Winston Churchill once said, "We are masters of the unsaid words, but slaves of those we let slip out."

I believe what Mr. Churchill was saying is that, isn't it better to know and be disappointed, than to not know and always wonder what could have been? I think the words left unspoken are the ones that affect the outcome of your life. There are so many opportunities each day, to show who you truly are or to hide and to hold back from what you want to say and do.

I have no doubt that we have all had questions we didn't ask, statements we didn't make or a feeling we didn't express. I am convinced that if there is a question you want to ask, you should ask it. If there is a statement you want to make, you should make it, and if there is a feeling you want to express, you should express it. And in turn, you will never have to wonder what could have been. It's as simple as that.

The obvious example is the people we never share our true feelings with. These are the people who could make us the most vulnerable. I know people who have years later felt the disappointment of knowing that the person they never said those words to or asked that question of ... would have answered in the affirmative. They can't believe how different their life might be now, if they would have just put their pride and fear aside and uttered those words or asked that question.

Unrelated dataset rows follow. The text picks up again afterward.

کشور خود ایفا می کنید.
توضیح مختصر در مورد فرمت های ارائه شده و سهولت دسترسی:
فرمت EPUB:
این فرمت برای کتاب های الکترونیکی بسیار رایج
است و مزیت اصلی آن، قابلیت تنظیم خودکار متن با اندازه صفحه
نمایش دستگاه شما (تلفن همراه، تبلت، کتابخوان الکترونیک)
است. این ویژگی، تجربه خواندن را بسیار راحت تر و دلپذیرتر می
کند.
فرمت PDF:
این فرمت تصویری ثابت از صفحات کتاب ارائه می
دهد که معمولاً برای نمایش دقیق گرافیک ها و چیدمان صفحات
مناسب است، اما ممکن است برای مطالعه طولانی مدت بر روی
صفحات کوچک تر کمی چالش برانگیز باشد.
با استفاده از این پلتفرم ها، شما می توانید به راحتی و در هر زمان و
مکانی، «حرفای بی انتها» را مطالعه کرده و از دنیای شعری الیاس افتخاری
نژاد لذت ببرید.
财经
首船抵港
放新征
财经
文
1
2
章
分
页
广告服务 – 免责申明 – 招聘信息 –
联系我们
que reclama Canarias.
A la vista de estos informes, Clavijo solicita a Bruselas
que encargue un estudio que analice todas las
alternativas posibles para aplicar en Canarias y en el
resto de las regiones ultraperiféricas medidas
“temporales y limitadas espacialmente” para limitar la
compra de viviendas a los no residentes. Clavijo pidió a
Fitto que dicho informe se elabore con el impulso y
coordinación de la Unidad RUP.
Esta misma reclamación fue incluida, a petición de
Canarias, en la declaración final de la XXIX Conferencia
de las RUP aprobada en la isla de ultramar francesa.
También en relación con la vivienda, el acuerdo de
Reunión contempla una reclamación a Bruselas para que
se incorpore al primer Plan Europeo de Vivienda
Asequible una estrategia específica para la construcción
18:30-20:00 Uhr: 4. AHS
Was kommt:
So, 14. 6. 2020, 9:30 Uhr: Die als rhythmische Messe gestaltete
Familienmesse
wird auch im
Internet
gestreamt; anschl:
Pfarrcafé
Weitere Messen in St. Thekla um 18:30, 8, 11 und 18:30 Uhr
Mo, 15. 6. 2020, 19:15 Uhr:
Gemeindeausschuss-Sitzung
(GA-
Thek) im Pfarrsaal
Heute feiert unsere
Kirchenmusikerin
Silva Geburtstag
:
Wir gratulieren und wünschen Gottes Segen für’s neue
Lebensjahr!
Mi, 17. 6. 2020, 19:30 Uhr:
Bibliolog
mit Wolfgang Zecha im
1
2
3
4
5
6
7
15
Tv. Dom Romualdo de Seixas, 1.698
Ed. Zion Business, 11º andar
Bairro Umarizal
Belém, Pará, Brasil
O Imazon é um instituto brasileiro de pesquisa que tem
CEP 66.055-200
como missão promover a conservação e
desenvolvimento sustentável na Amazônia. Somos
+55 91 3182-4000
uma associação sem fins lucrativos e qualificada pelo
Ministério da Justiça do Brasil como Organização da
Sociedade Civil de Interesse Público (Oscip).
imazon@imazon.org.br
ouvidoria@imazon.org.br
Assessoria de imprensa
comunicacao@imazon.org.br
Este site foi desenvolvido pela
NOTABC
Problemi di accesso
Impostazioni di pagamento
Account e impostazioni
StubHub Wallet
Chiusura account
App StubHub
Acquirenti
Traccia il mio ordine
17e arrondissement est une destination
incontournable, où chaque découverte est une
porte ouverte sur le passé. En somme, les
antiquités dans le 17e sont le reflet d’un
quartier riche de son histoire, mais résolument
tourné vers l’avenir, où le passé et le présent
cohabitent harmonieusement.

I said in my last column that I believe all things happen for a reason, and I stand by that statement with a caveat: that is that you have stepped up to write your half of the story and then let fate take her turn. You and you alone have the power to give fate the chance to jump in and write your entire story. I truly would never want to give anyone the chance to write my story. It's bad enough fate writes half of it, but to give her the chance to write the whole thing is something I am not prepared to let happen. My life and my story mean too much to me to ever give in because of my pride or my fear.

We have come to the end of the school year and I know that the end of this chapter in my life is bittersweet. No matter how much I look forward to a new day, the end of the year is one I reflect on: not about the things I have done, said or expressed, but about the things I still want to do, say and express.

So I guess my question is — why not now? Ask that question, make your statement and express your feelings to an old friend, a new friend, loved ones or a boyfriend/girlfriend. Tell them the words you want to say.

Remember, words left unspoken ... can most certainly rewrite our story.